Do yourself a favor and mix in hydrotron 50% after you get out of the Solo Cups, It makes the daily feeding and the rapid growth possible, since that requires a full drain, It is like rocky soil. The girls really like it.

BTW, you do know you have to rinses the crap out of coir to get the PPM down from 300-400?

I go 5 volunms of RO water at 80ppm to one volume of Coir. I use a bucket with holes and a tee shirt for a final filter.

You need to measure PPM, What is your water, btw? Don't know? Need a PPM pen. :)

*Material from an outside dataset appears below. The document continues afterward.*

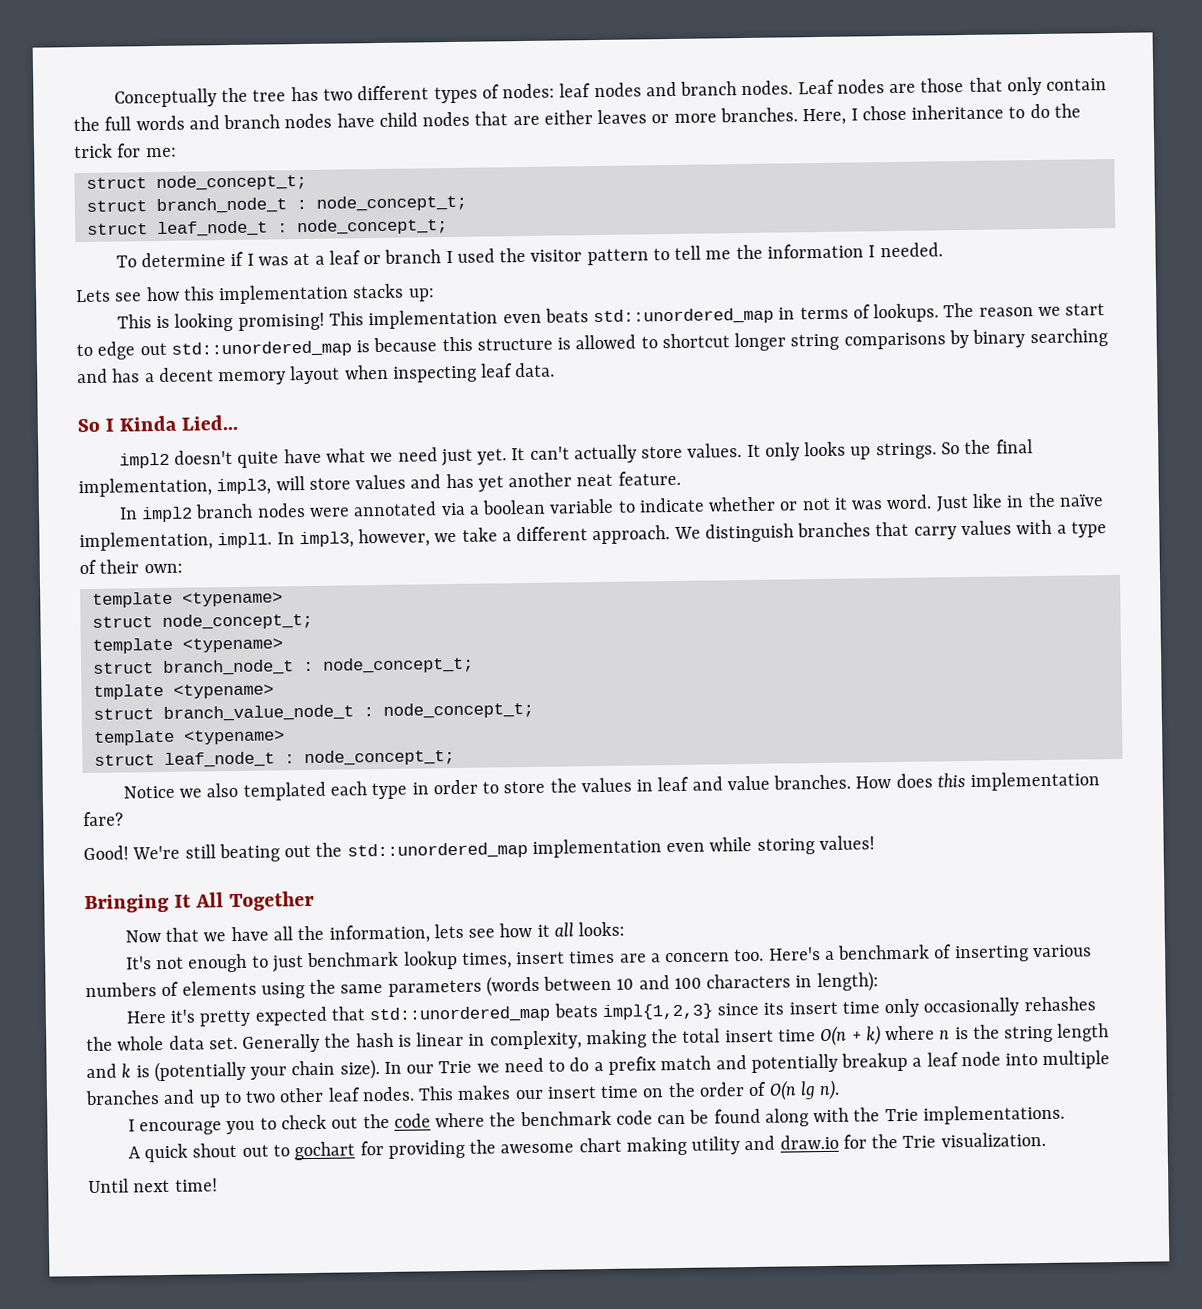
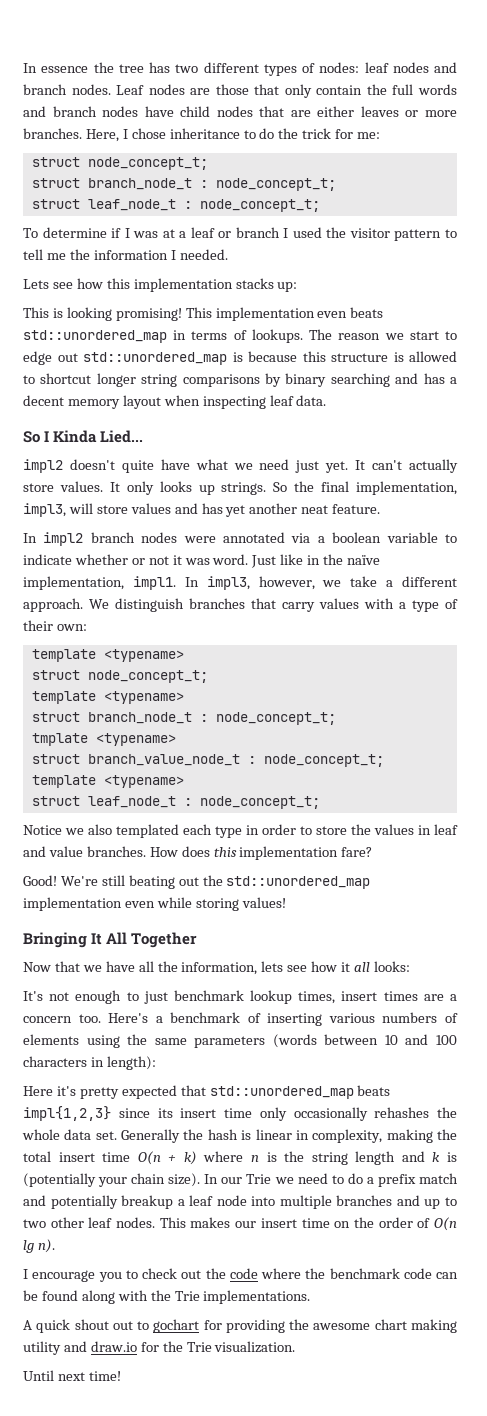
[113,88,217,108] Conceptually -> [23,63,89,73] In essence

Coconut grow quite well in salty sand.
 

LilT211

Well-Known Member
@Doer man i wish i could tell you what my ppm are for my water. Just spent the last hour on the phone fighting with amazon/sellers/creditcardco such a headache. As soon as it gets in I'll test it for sure. I can dig the 50/50 mix I have a 5gal bucket full of hydration from when I thought hydro was my calling. Money is tight so no little plugs for me going straight into this coco to do what it does lol. If my ppm and ph check out transplant shock should be avoidable.
 

Alexander Supertramp

Well-Known Member
dont agree,ive actually found putting clones into thier final pots early...i'e from 1 litre to 25 litres helps them grow quicker.sometimes transplanting can shock a plant and slow down growth.ofcourse transplanting so early means you have to be sensible when you water,its easy enough tho.
Dont agree either. I have gone from dixie cups to 5 gallon buckets, no worries. And have plantd a seeds directly in 5 gallon containers, again no worries.
 

Doer

Well-Known Member
Dont agree either. I have gone from dixie cups to 5 gallon buckets, no worries. And have plantd a seeds directly in 5 gallon containers, again no worries.
Once you get the roots in a dixie you are much less prone to risk of over watering,

Yeah, so let's not give the wrong idea. I get pair of 28" tall and bushy every month, but, this is just the way I do it. I am optimizing for time and early fast growth, and enhancing with Liquid Light spray. ( I just harvested a pair of Skywalker ,as well, on the month turn. About 2 ounces each...plenty for me.)

You can toss seeds out a north window, and get some growth. :)

It will grow in deep shade next to a pond. I tried that, It grows...barely.

It is all about you running your rig for your goals. I'm just saying that in a plant nursery, as taught to a Commercial Botany helper, transplanting is what you do. It is a business of optimizing result.